This was a very simple, one-pot (er, one-wok) meal. A few people on Instagram asked about it, so I thought I’d share it here, thus rekindling my long neglected daily food diary. I think it’s time to start it up again!
Here’s how I made the braised carrots and cabbage with tofu…
First I heated some oil in the wok on medium-high heat. I then added thin strips of firm tofu to the pan and sauteed until they were golden brown on each side. I sprinkled some salt and pepper on the tofu, mixed it all up in the pan, then removed the tofu from the pan and set aside.
In the same wok, I turned down the heat a bit, added a couple teaspoons of grapeseed oil, quickly followed by a clove’s worth of minced garlic and some carrots (they were small, young sweet and delicious; with larger carrots, I would have cut them into long spears; I would have added ginger, too, if I had it around!).

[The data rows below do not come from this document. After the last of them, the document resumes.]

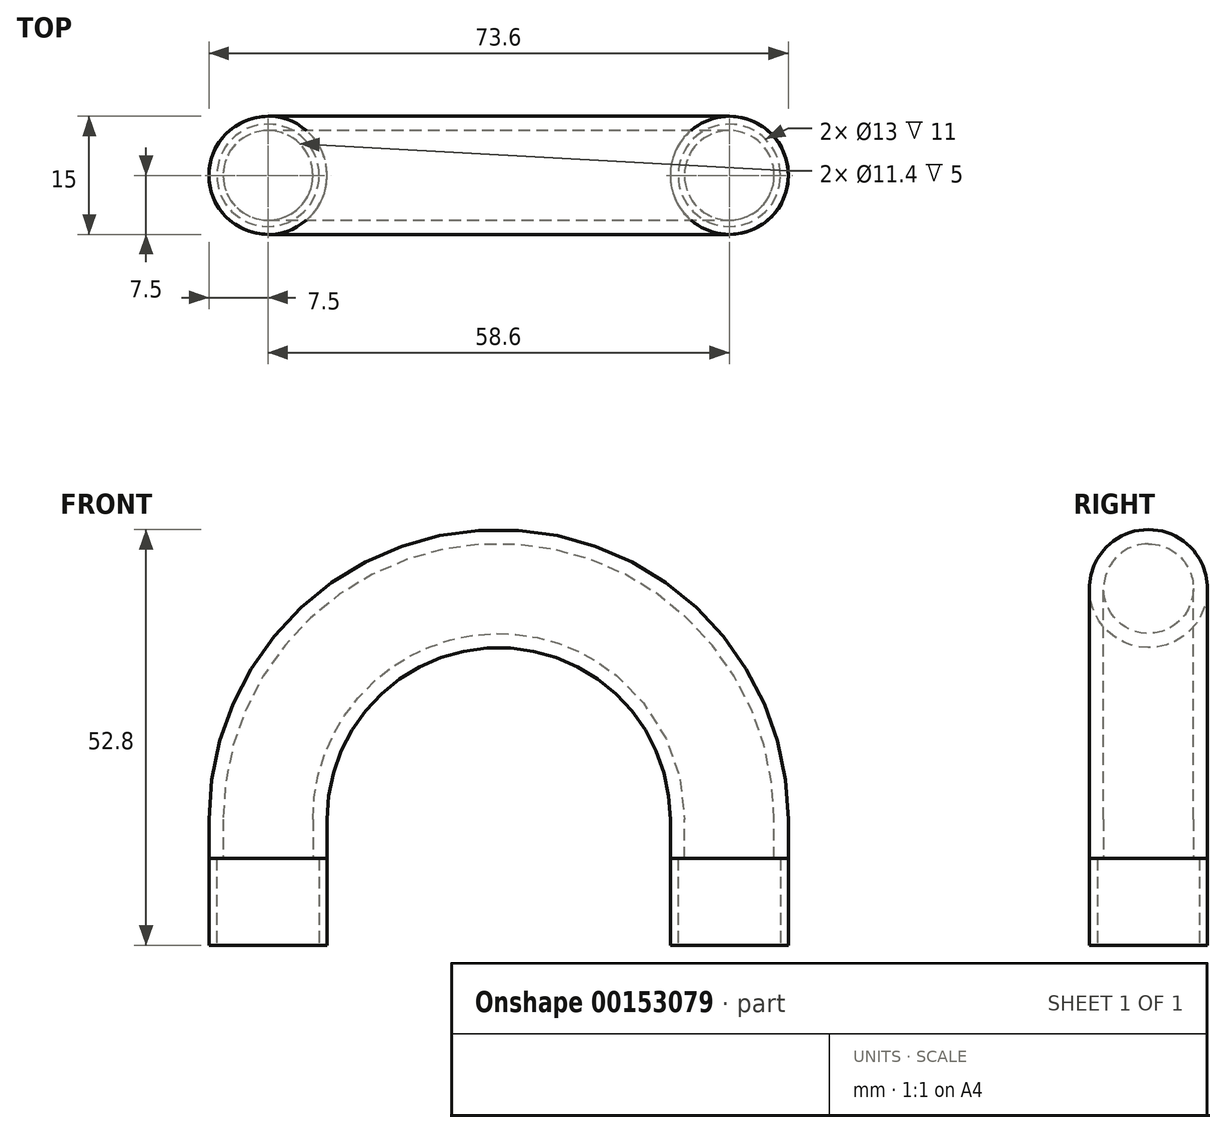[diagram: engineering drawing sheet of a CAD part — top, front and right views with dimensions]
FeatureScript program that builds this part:
annotation { "Feature Type Name" : "Feature", "Feature Type Description" : "" }
export const myFeature = defineFeature(function(context is Context, id is Id, definition is map)
    precondition{}
    {
        {
            var Q0;
            Q0=qCreatedBy(makeId("Front.planeOp"),FACE);
            var sketch = newSketch(context, id + "F0", { "sketchPlane" : qUnion([Q0])});
            skLineSegment(sketch, "E0", {"start": v(-29.3, 0) * mm, "end": v(-29.3, 5) * mm});
            skLineSegment(sketch, "E1", {"start": v(29.3, 0) * mm, "end": v(29.3, 5) * mm});
            skArc(sketch, "E2", {"start": v(-29.3, 5) * mm, "mid": v(0, 34.3) * mm, "end": v(29.3, 5) * mm});
            skSolve(sketch);
        }
        {
            var Q0;
            Q0=qCreatedBy(makeId("Top.planeOp"),FACE);
            var sketch = newSketch(context, id + "F1", { "sketchPlane" : qUnion([Q0])});
            skCircle(sketch, "E3", {"center": v(29.3, 0) * mm, "radius": 5.7 * mm});
            skCircle(sketch, "E4", {"center": v(29.3, 0) * mm, "radius": 7.5 * mm});
            skSolve(sketch);
        }
        {
            var Q0;
            Q0=qCreatedBy(makeId("Front.planeOp"),FACE);
            var sketch = newSketch(context, id + "F2", { "sketchPlane" : qUnion([Q0])});
            skLineSegment(sketch, "E5", {"start": v(-29.3, 0) * mm, "end": v(-29.3, -11) * mm});
            skSolve(sketch);
        }
        {
            var Q0;
            Q0=qCreatedBy(makeId("Front.planeOp"),FACE);
            var sketch = newSketch(context, id + "F3", { "sketchPlane" : qUnion([Q0])});
            skLineSegment(sketch, "E6", {"start": v(29.3, 0) * mm, "end": v(29.3, -11) * mm});
            skSolve(sketch);
        }
        {
            var Q0;
            Q0=qCreatedBy(makeId("Top.planeOp"),FACE);
            var sketch = newSketch(context, id + "F4", { "sketchPlane" : qUnion([Q0])});
            skCircle(sketch, "E7", {"center": v(29.3, 0) * mm, "radius": 7.5 * mm});
            skCircle(sketch, "E8", {"center": v(29.3, 0) * mm, "radius": 6.5 * mm});
            skSolve(sketch);
        }
        {
            var Q0;
            Q0=qCreatedBy(makeId("Top.planeOp"),FACE);
            var sketch = newSketch(context, id + "F5", { "sketchPlane" : qUnion([Q0])});
            skCircle(sketch, "E9", {"center": v(-29.3, 0) * mm, "radius": 7.5 * mm});
            skCircle(sketch, "E10", {"center": v(-29.3, 0) * mm, "radius": 6.5 * mm});
            skSolve(sketch);
        }
        {
            var Q0;
            Q0=makeQuery(id+"F1.imprint","IMPRINT",FACE,{"disambiguationData":[TD([[makeQuery(id+"F1.imprint","IMPRINT",EDGE,{"derivedFrom":sQuery(id+"F1.wireOp",EDGE,"E3")}),-1.0]])]});
            var Q1;
            Q1 = qConstructionFilter(qBodyType(qCreatedBy(id + "F0" ,EDGE), BodyType.WIRE), ConstructionObject.NO);
            sweep(context, id + "F6", {"profiles" : qUnion([Q0]), "path" : qUnion([Q1])});
        }
        {
            var Q0;
            Q0=makeQuery(id+"F4.imprint","IMPRINT",FACE,{"disambiguationData":[TD([[makeQuery(id+"F4.imprint","IMPRINT",EDGE,{"derivedFrom":sQuery(id+"F4.wireOp",EDGE,"E7")}),1.0]])]});
            var Q1;
            Q1=sQuery(id+"F3.wireOp",EDGE,"E6");
            sweep(context, id + "F7", {"profiles" : qUnion([Q0]), "path" : qUnion([Q1])});
        }
        {
            var Q0;
            Q0=makeQuery(id+"F5.imprint","IMPRINT",FACE,{"disambiguationData":[TD([[makeQuery(id+"F5.imprint","IMPRINT",EDGE,{"derivedFrom":sQuery(id+"F5.wireOp",EDGE,"E9")}),1.0]])]});
            var Q1;
            Q1=sQuery(id+"F2.wireOp",EDGE,"E5");
            sweep(context, id + "F8", {"profiles" : qUnion([Q0]), "path" : qUnion([Q1])});
        }
    });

I sautéed the carrots and garlic until the carrots started to colour, and then added water to just cover the carrots, along with a few glugs of soy sauce (about 1 Tbsp or so). I then added the cabbage (big leaves from a young spring cabbage), mixed it up with the carrots and turned up the heat so everything simmered gently. I let it simmer until most of the water was evaporated, and then check the carrots and cabbage for done-ness. They were still a little firm so I covered the pan and let everything steam for a bit.
When everything was cooked, I put the cabbage and carrots on a plate, topped with the tofu and garnished with sliced spring onion, chopped coriander, sliced red chilli, toasted sesame seeds and fresh lime.
Braising vegetables is one of my favourite ways to cook them – I learned how to do it from Mark Bittman’s Book, How to Cook Everything: Vegetarian, one of my most-loved (and most-used) cookbooks. The technique is basically the same as the one he uses for braised and glazed brussels sprouts.
I especially like braising root vegetables. Case in point: Ottolenghi’s carrot and mung bean salad.